Kamis, 24 Juli 2014

text type Narrative


Text type: Narrative

Narrative is central to children’s learning. They use it as a tool to help them organise their ideas and to explore new ideas and experiences. Composing stories, whether told or written, involves a set of skills and authorial knowledge but is also an essential means for children to express themselves creatively and imaginatively.

Specific features and structures of some narrative types

Children write many different types of narrative through Key Stages 1 and 2. Although most types share a common purpose (to tell a story in some way) there is specific knowledge children need in order to write particular narrative text types. While there is often a lot of overlap (for example, between myths and legends) it is helpful to group types of narrative to support planning for range and progression. Each unit of work in the Primary Framework (fiction, narrative, plays and scripts) provides suggestions for teaching the writing of specific forms or features of narrative. For example: genre (traditional tales), structure (short stories with flashbacks and extended narrative), content (stories which raise issues and dilemmas), settings (stories with familiar settings, historical settings, imaginary worlds) and style (older literature, significant authors).

Features of traditional tales

Traditional or ‘folk’ tales include myths, legends, fables and fairy tales. Often originating in the oral tradition, examples exist in most cultures, providing a rich, culturally diverse resource for children’s reading and writing. Many of these stories served an original purpose of passing on traditional knowledge or sharing cultural beliefs.
They tend to have themes that deal with life’s important issues and their narrative structures are often based on a quest, a journey or a series of trials and forfeits. Characters usually represent the archetypical opposites of good and evil, hero and villain, strong and weak or wise and foolish.
The style of traditional stories usually retains links with their origins in oral storytelling: rich, evocative vocabulary, repetition and patterned language, and strong use of imagery. When written in a traditional style, they also use some archaic language forms and vocabulary. Many regional stories include localised vocabulary and dialect forms.
Different types of traditional tales tend to have some narrative features (purpose, characters, language, style, structure) of their own.

Purpose:

The essential purpose of narrative is to tell a story, but the detailed purpose may vary according to genre. For example, the purpose of a myth is often to explain a natural phenomenon and a legend is often intended to pass on cultural traditions or beliefs.

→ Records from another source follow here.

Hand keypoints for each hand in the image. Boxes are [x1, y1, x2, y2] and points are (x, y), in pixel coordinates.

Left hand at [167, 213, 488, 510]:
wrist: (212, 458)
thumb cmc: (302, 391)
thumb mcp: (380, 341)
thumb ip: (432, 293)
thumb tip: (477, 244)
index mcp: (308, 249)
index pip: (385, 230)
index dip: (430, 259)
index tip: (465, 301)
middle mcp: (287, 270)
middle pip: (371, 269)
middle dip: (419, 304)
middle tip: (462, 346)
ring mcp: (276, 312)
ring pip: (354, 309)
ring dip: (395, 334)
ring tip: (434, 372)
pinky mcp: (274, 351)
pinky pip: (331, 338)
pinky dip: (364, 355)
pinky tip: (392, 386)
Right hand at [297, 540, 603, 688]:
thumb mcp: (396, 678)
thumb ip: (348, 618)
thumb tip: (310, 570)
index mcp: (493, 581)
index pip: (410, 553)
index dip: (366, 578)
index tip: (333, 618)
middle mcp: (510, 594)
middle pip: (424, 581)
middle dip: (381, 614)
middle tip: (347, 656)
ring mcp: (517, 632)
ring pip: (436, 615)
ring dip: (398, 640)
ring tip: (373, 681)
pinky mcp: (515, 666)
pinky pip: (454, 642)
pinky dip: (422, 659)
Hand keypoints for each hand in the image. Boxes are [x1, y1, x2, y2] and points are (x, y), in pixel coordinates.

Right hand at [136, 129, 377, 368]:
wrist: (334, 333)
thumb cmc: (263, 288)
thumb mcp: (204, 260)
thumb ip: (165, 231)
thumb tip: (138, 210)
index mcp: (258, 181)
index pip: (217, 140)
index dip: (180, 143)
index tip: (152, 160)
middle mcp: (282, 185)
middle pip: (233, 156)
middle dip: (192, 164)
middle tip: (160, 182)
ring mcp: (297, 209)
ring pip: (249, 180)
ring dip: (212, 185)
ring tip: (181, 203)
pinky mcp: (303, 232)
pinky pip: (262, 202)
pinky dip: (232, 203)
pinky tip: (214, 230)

Generic structure Language features Knowledge for the writer
The most common structure is:
  • an opening that establishes setting and introduces characters;
  • a complication and resulting events;
  • a resolution/ending.
Effective writers are not constrained by predictable narrative structure. Authors and storytellers often modify or adapt a generic structure, e.g. changing chronology by not telling the events in order (time shifts, flashbacks, backtracking). Children can add these less predictable narrative structures to their own writing repertoires.
Language features vary in different narrative genres.
Common features:
  • presented in spoken or written form;
  • may be augmented/supplemented/partly presented using images (such as illustrations) or interactive/multimedia elements (such as hypertext/images/video/audio);
  • told/written in first or third person (I, we, she, it, they);
  • told/written in past tense (sometimes in present tense);
  • chronological (plot or content have a chronology of events that happened in a particular order);
  • main participants are characters with recognisable qualities, often stereotypical and contrasting (hero/villain);
  • typical characters, settings and events are used in each genre;
  • connectives are widely used to move the narrative along and to affect the reader/listener:
    • to signal time (later that day, once);
    • to move the setting (meanwhile back at the cave, on the other side of the forest);
    • to surprise or create suspense (suddenly, without warning).
  • Decide on your intended style and impact.
  • Plan before writing/telling to organise chronology and ensure main events lead towards the ending.
  • Visualise the setting and main characters to help you describe a few key details.
  • Rehearse sentences while writing to assess their effectiveness and the way they work together.
  • Find some different ways of telling what characters think and feel, e.g. describe what they did or said.
  • Use some strategies to connect with the reader/listener, e.g. use repetition of the same phrase or the same language pattern; ask them a question or refer to the reader as ’you’. What on earth was happening? Who do you think it was?
  • Show how the main character has changed or moved on in some way at the end.
  • Read or listen to the whole text as if you are the reader/listener or try it out on someone else: check that it makes sense and change anything that could work better.